Après une semaine, l’Arena a pu porter ses efforts sur d’autres refuges – en plaçant dans certains d’entre eux du personnel médical permanent – et secourir les personnes à domicile grâce à des rondes de santé. Les patrouilles mobiles ont concentré leurs visites dans des maisons associatives, transformées en cliniques de quartier. « Dans les premiers temps, nous avons beaucoup manqué de médicaments, contre l’hypertension et le cholestérol notamment, poursuit le docteur. Puis les routes ont été dégagées, la fourniture d’essence s’est régularisée, et la chaîne d’approvisionnement a repris un cours presque normal, avec les grossistes habituels de Minamisanriku et l’aide d’autres régions. Aujourd’hui, les livraisons sont quotidiennes. »
Dans la seconde quinzaine du mois d’avril, la municipalité est sortie de l’urgence. En mai, un hôpital provisoire a vu le jour aux pieds de l’Arena. Le bâtiment préfabriqué, unique structure de santé de la ville, accueille quotidiennement 200 à 250 personnes en consultation. Un service gratuit de navettes fait le lien avec les différents centres d’hébergement et les maisons de quartier.
« Tout est loin d’être parfait. Le niveau d’hygiène n’est pas satisfaisant, déplore Masahiro Goto, administrateur de l’hôpital. Les toilettes de fortune, extérieures, sont sommaires. Les couloirs sont ouverts à la pluie et au vent. En termes d’équipement, le peu de matériel que nous ayons n’est pas très moderne. Nous utilisons un appareil de radiographie à rayons X, sans enceinte de confinement pour intercepter les radiations. Et il nous manque une cinquantaine de lits. Pour l’heure, nous hospitalisons 39 patients dans une salle prêtée par la ville voisine de Tome. » De là à construire un nouvel hôpital, le chemin promet d’être long. « Dans un premier temps, nous voulons bâtir une autre structure provisoire, offrant une meilleure hygiène, mais la ville manque de place et de terrains plats. Il est difficile d’envisager autre chose avant un an. »
Si l’aide humanitaire est au rendez-vous, grâce à des centaines de volontaires venus de Tokyo et d’ailleurs, et plutôt bien structurée, la municipalité manque de personnel qualifié.

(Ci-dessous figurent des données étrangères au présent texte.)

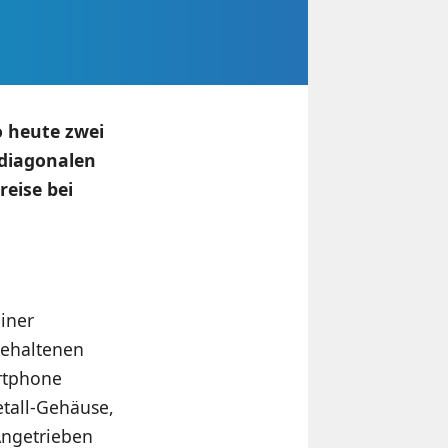
o heute zwei
diagonalen
reise bei
iner
gehaltenen
rtphone
etall-Gehäuse,
Angetrieben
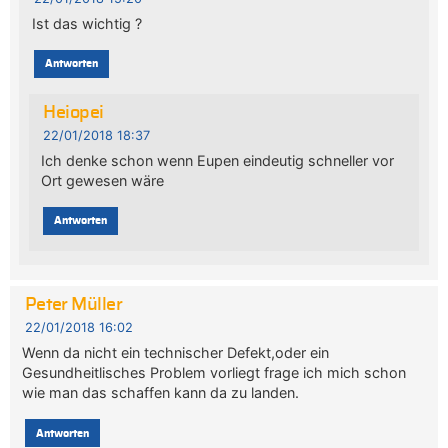
Ist das wichtig ?
Antworten
Heiopei
22/01/2018 18:37
Ich denke schon wenn Eupen eindeutig schneller vor
Ort gewesen wäre
Antworten
Peter Müller
22/01/2018 16:02
Wenn da nicht ein technischer Defekt,oder ein
Gesundheitlisches Problem vorliegt frage ich mich schon
wie man das schaffen kann da zu landen.
Antworten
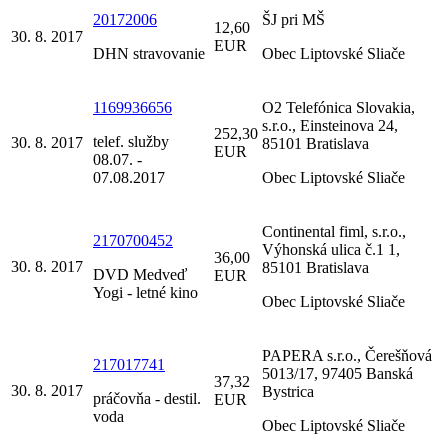
20172006
ŠJ pri MŠ
12,60
30. 8. 2017
EUR
DHN stravovanie
Obec Liptovské Sliače
1169936656
O2 Telefónica Slovakia,
s.r.o., Einsteinova 24,
252,30
telef. služby
30. 8. 2017
85101 Bratislava
EUR
08.07. -
07.08.2017
Obec Liptovské Sliače
Continental fiml, s.r.o.,
2170700452
Výhonská ulica č.1 1,
36,00
30. 8. 2017
85101 Bratislava
DVD Medveď
EUR
Yogi - letné kino
Obec Liptovské Sliače
PAPERA s.r.o., Čerešňová
217017741
5013/17, 97405 Banská
37,32
30. 8. 2017
Bystrica
práčovňa - destil.
EUR
voda
Obec Liptovské Sliače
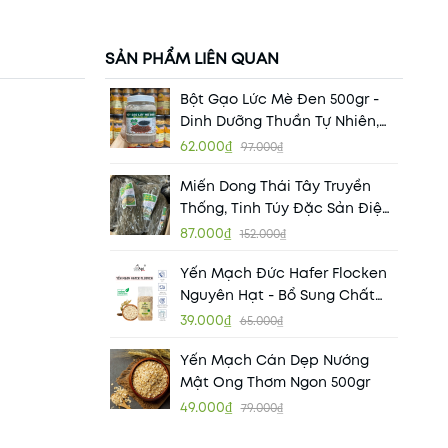
SẢN PHẨM LIÊN QUAN
Bột Gạo Lức Mè Đen 500gr -
Dinh Dưỡng Thuần Tự Nhiên,
Khỏe Từ Bên Trong
62.000₫
97.000₫
Miến Dong Thái Tây Truyền
Thống, Tinh Túy Đặc Sản Điện
Biên 1KG
87.000₫
152.000₫
Yến Mạch Đức Hafer Flocken
Nguyên Hạt - Bổ Sung Chất
Sơ, Vitamin, Hạt Ngũ Cốc
39.000₫
65.000₫
Yến Mạch Cán Dẹp Nướng
Mật Ong Thơm Ngon 500gr
49.000₫
79.000₫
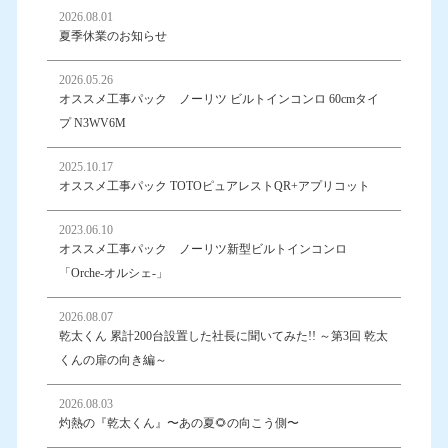
2026.08.01
夏季休業のお知らせ
2026.05.26
オススメ工事パック ノーリツ ビルトインコンロ 60cmタイ
プ N3WV6M
2025.10.17
オススメ工事パック TOTOピュアレストQR+アプリコット
2023.06.10
オススメ工事パック ノーリツ新型ビルトインコンロ
「Orche-オルシェ-」
2026.08.07
乾太くん 累計200台設置した社長に聞いてみた!! ～第3回 乾太
くんの扉の向き編～
2026.08.03
灼熱の『乾太くん』〜あの夏🌻の向こう側〜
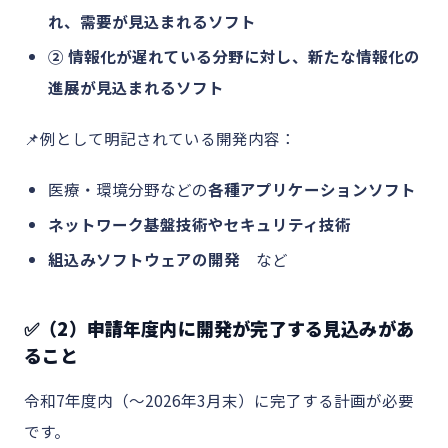
れ、需要が見込まれるソフト
② 情報化が遅れている分野に対し、新たな情報化の
進展が見込まれるソフト
📌例として明記されている開発内容：
医療・環境分野などの
各種アプリケーションソフト
ネットワーク基盤技術やセキュリティ技術
組込みソフトウェアの開発
など
✅（2）申請年度内に開発が完了する見込みがあ
ること
令和7年度内（～2026年3月末）に完了する計画が必要
です。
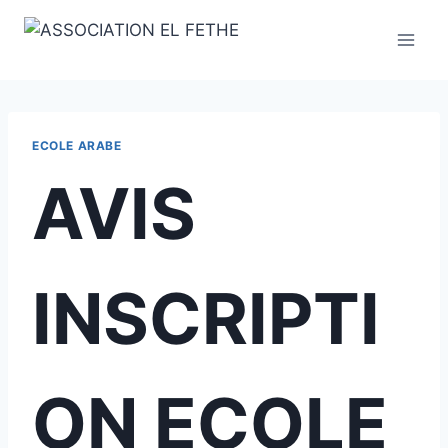
Skip
to
content
ECOLE ARABE
AVIS
INSCRIPTI
ON ECOLE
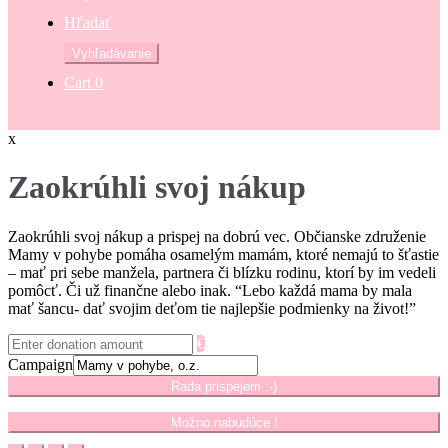
Hľadať
Hľadať:
Vyhľadávanie
Cart
0
x
Zaokrúhli svoj nákup
Zaokrúhli svoj nákup a prispej na dobrú vec. Občianske združenie
Mamy v pohybe pomáha osamelým mamám, ktoré nemajú to šťastie
– mať pri sebe manžela, partnera či blízku rodinu, ktorí by im vedeli
pomôcť. Či už finančne alebo inak. “Lebo každá mama by mala
mať šancu- dať svojim deťom tie najlepšie podmienky na život!”
€
Campaign
Rada prispejem :-)
Možno nabudúce !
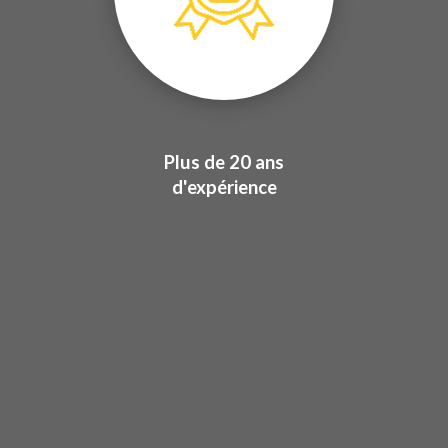
Plus de 20 ans
d'expérience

L’aide psychologique apportée par les ONG ne peut se substituer à une véritable prise en charge. « Nous avons besoin de renfort médical sur le long terme, de docteurs et d’infirmières prêts à s’installer dans notre ville, ainsi que de véhicules pour rendre visite aux habitants. » À côté de ces urgences, d’autres problématiques comme la menace nucléaire, plus de cent kilomètres au sud, paraissent encore secondaires.
Le statut d’infirmière libérale n’existe pas au Japon. Mais il existe des kango stations, ou “stations de soins”, groupements de plusieurs professions liées aux prestations à domicile. Ces entreprises fournissent des soins infirmiers, de la kinésithérapie, des bains, et des services d’aides-soignants (helpers). Ces activités sont coordonnées par un directeur de soins, en lien avec le médecin traitant ou l’hôpital de référence du patient. Depuis 2000, le Japon a créé une assurance obligatoire (dès 40 ans) destinée à couvrir les soins de longue durée aussi bien en institutions qu’à domicile.